*EXERCÍCIO 1*
Reescreva o trecho sobre o modelo de Governança de Dados, de "Modelos de Governança" até "e arquitetura corporativa.", trocando "facilitará" por "favorecerá".
*EXERCÍCIO 2*
Prossiga com o trecho sobre o modelo de Governança de Dados, começando logo após a última frase apresentada.

Modelo de Governança de Dados
Governança de Dados requer a coordenação de uma combinação complexa de uma miríade de fatores, incluindo patrocínio executivo, financiamento, direitos de decisão, arbitragem de prioridades conflitantes, definição de políticas e processos, implementação de políticas, indicadores, correção da qualidade dos dados, administração de dados, otimização de processos de negócios, tecnologia, aplicação de políticas e ainda muitos outros fatores.
Modelos de Governança podem ser usados para apoiar organizações que precisam projetar e implementar programas de Governança de Dados Estes modelos fornecem uma estrutura conceitual que organiza os fatores que influenciam a governança bem como a gestão de dados.
Esta seção descreve um modelo geral de Governança de Dados para a Prefeitura do Recife. Este modelo tem como objetivo descrever os principais elementos de Governança de Dados e suas inter-relações. O modelo proposto proporcionará um vocabulário comum que, consequentemente, facilitará a comunicação e a discussão entre as partes interessadas. Além disso, o modelo de Governança de Dados ajudará a demonstrar como a Governança de Dados se relaciona com outros aspectos do gerenciamento de dados, arquitetura de dados e arquitetura corporativa.

*DADOS BRUTOS*
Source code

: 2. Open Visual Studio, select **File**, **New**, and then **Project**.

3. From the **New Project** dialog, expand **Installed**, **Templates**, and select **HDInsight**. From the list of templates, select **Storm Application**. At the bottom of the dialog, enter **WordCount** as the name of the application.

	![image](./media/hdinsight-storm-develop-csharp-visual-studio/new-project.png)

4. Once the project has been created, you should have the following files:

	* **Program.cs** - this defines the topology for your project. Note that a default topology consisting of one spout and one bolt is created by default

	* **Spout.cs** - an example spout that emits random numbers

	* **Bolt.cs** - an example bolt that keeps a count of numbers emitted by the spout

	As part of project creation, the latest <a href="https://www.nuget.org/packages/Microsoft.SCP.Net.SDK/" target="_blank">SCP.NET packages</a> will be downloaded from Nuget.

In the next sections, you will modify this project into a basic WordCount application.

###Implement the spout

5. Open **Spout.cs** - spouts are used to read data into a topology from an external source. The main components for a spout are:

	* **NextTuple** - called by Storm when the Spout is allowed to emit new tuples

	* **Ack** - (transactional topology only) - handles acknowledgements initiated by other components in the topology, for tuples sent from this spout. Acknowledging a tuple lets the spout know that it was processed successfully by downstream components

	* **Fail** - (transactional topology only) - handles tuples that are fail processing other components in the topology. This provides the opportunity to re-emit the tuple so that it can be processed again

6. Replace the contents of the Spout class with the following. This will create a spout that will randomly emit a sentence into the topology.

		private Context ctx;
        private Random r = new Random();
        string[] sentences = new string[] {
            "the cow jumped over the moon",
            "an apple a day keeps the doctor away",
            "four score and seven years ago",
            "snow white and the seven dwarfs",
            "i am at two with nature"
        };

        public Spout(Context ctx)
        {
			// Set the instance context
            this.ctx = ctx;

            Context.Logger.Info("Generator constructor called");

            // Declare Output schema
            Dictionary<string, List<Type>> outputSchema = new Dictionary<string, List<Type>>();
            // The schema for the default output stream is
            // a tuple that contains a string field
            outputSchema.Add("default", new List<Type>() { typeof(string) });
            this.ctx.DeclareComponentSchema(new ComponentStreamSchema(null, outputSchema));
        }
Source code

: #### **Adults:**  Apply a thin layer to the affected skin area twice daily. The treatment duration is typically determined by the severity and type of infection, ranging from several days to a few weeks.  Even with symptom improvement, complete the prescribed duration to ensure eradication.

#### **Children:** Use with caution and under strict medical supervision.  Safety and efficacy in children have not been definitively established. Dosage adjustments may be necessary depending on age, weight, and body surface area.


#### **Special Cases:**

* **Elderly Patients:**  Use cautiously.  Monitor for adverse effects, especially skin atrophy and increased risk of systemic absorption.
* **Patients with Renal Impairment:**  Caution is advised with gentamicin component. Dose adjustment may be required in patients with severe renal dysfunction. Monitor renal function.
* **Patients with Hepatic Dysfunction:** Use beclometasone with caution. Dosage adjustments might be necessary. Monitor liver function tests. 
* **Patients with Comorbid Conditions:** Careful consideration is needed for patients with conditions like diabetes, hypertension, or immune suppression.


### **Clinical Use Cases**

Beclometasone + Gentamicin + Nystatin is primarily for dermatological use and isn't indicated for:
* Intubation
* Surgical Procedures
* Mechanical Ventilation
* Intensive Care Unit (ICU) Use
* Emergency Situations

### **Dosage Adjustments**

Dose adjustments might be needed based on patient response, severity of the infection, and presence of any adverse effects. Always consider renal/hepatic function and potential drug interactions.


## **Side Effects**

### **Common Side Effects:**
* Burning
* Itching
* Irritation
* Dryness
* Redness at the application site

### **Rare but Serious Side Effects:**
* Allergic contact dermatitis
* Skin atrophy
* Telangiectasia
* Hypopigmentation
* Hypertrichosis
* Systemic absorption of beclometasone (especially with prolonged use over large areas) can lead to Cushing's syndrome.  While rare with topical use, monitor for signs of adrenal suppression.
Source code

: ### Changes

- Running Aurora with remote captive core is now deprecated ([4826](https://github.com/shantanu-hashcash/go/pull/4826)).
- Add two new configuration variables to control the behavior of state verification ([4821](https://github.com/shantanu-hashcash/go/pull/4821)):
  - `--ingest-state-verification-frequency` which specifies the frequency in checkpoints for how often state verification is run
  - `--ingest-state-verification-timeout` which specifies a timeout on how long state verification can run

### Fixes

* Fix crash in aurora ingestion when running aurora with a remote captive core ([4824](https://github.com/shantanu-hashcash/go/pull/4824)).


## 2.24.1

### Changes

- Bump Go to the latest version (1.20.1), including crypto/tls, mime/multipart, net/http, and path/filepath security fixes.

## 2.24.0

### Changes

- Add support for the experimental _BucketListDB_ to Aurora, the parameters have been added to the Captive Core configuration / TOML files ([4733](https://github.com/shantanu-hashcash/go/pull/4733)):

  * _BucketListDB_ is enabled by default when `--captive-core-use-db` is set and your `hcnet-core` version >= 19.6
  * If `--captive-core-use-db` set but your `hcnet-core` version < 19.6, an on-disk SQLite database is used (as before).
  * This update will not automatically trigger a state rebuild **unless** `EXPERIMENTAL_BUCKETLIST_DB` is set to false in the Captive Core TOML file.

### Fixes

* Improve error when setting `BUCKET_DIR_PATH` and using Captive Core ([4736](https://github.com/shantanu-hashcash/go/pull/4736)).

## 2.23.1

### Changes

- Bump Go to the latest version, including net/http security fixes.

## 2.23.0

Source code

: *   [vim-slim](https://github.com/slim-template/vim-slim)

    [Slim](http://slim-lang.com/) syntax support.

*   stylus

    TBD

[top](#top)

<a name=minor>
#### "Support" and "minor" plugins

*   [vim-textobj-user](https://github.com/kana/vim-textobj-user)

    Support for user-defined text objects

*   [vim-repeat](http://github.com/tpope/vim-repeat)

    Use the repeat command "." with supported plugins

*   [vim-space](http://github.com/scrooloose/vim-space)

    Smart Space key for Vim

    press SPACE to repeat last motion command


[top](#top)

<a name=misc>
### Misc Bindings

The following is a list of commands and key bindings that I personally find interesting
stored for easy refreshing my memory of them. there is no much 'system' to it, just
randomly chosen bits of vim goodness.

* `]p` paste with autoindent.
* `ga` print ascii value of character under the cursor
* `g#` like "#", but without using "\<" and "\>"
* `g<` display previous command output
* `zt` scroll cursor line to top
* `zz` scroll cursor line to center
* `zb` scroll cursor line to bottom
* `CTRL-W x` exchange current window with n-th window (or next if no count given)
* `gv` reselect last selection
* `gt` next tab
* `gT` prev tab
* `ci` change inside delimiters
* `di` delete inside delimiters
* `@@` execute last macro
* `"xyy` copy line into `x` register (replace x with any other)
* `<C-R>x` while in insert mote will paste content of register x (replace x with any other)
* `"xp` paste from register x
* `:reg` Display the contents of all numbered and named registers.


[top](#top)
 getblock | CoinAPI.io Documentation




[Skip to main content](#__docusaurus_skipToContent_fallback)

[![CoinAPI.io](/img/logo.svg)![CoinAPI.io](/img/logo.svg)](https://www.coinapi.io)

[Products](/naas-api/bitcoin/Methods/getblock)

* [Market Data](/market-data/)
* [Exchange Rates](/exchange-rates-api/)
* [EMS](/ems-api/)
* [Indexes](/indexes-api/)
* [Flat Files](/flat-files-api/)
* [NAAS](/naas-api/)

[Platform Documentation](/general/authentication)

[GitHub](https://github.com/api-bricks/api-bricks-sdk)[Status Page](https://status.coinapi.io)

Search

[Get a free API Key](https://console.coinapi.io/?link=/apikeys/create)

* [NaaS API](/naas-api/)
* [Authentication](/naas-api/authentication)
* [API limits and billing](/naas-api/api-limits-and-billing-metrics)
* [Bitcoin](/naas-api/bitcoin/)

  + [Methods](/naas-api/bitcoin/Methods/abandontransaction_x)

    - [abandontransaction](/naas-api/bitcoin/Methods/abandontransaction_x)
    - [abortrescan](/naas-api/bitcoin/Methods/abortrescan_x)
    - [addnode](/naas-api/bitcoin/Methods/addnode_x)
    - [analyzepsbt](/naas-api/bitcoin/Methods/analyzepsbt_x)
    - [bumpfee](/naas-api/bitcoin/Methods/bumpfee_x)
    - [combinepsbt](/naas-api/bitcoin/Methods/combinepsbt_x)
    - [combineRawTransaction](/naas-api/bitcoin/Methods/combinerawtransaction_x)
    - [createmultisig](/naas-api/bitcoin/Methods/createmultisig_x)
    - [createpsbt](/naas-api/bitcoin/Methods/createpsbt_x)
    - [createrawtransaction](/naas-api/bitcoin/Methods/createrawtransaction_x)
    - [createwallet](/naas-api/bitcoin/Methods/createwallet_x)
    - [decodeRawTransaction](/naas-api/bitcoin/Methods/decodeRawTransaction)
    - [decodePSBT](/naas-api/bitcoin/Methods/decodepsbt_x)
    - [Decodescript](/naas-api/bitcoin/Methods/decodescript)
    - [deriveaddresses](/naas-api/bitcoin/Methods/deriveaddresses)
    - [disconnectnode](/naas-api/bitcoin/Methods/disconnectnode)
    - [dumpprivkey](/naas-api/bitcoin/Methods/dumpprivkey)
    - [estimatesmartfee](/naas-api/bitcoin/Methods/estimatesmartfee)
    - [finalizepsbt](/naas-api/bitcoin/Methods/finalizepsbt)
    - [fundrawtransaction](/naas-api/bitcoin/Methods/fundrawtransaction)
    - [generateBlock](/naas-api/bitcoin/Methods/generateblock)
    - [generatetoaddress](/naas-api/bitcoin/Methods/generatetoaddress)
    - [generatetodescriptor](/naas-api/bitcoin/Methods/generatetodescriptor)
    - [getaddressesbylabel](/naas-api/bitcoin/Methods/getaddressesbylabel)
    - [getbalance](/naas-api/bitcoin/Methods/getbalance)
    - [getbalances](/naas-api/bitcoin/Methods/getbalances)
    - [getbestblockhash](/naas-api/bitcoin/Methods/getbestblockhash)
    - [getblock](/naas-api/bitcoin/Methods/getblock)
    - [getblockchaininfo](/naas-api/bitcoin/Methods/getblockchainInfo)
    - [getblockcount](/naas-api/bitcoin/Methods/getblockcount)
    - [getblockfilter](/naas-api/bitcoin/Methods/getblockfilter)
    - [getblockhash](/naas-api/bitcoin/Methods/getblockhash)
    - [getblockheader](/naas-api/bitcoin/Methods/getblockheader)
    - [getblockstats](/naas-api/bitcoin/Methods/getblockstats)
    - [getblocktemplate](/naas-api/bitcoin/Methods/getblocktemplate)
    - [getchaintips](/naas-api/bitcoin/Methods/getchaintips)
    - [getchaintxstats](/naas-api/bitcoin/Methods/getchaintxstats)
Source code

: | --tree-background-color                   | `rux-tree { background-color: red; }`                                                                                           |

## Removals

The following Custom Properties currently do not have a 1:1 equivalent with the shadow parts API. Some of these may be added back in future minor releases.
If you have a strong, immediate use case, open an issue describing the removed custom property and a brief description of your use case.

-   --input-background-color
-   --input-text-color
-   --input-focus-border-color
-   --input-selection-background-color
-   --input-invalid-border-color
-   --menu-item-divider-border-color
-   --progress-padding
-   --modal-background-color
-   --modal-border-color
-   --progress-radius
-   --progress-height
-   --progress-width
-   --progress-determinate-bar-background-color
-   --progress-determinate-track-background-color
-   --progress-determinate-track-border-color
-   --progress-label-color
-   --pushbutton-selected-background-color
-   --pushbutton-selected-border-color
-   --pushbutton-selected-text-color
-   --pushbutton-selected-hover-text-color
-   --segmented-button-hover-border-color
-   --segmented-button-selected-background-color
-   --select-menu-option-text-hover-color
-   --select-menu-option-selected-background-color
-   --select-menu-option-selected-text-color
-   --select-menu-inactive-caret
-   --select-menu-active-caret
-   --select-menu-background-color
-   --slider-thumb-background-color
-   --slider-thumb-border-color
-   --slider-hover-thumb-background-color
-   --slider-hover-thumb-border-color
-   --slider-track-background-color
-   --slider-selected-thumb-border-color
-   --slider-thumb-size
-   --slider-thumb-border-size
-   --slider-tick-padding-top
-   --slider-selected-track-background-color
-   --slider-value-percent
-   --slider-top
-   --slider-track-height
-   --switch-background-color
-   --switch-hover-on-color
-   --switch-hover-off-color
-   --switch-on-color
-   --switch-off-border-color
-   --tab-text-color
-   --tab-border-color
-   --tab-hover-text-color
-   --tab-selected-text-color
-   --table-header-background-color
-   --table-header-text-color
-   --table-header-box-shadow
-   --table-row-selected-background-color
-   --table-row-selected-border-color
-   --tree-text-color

*ÁREA DE RESPOSTA 1*
Modelos de Governança podem ser usados para apoiar organizações que precisam projetar e implementar programas de Governança de Dados Estes modelos fornecem uma estrutura conceitual que organiza os fatores que influenciam a governança bem como a gestão de dados.
Esta seção descreve um modelo geral de Governança de Dados para a Prefeitura do Recife. Este modelo tem como objetivo descrever os principais elementos de Governança de Dados e suas inter-relações. O modelo proposto proporcionará um vocabulário comum que, consequentemente, favorecerá a comunicação e a discussão entre as partes interessadas. Além disso, o modelo de Governança de Dados ajudará a demonstrar como a Governança de Dados se relaciona com outros aspectos do gerenciamento de dados, arquitetura de dados e arquitetura corporativa.

*ÁREA DE RESPOSTA 2*
Mesmo sendo apontada como uma iniciativa, o Modelo Geral de Governança de Dados apresentado aqui prevê a questão de interoperabilidade de dados. Este aspecto é abordado principalmente pelas funções Gestão de Metadados, Gestão de Arquitetura de Dados e Gestão de Dados Mestre e de Referencia Os processos e políticas relacionadas as estas funções serão construídas nas próximas fases deste projeto.
Ações de interoperabilidade de dados tem como objetivo não só a integração de sistemas, como também garantir a compatibilidade de modelos de dados e requisitos de qualidades de dados para uma organização por completa Neste sentido, uma plataforma de interoperabilidade contribui para aumentar e facilitar o compartilhamento de dados entre departamentos/órgãos/subsidiárias de uma organização.
Diante deste contexto, são apresentados nesta seção os componentes essenciais de governança que atuarão como pilares para organização e coordenação de todo programa, bem como funções estratégicas de gestão de dados, indicadores e abordagem de implementação.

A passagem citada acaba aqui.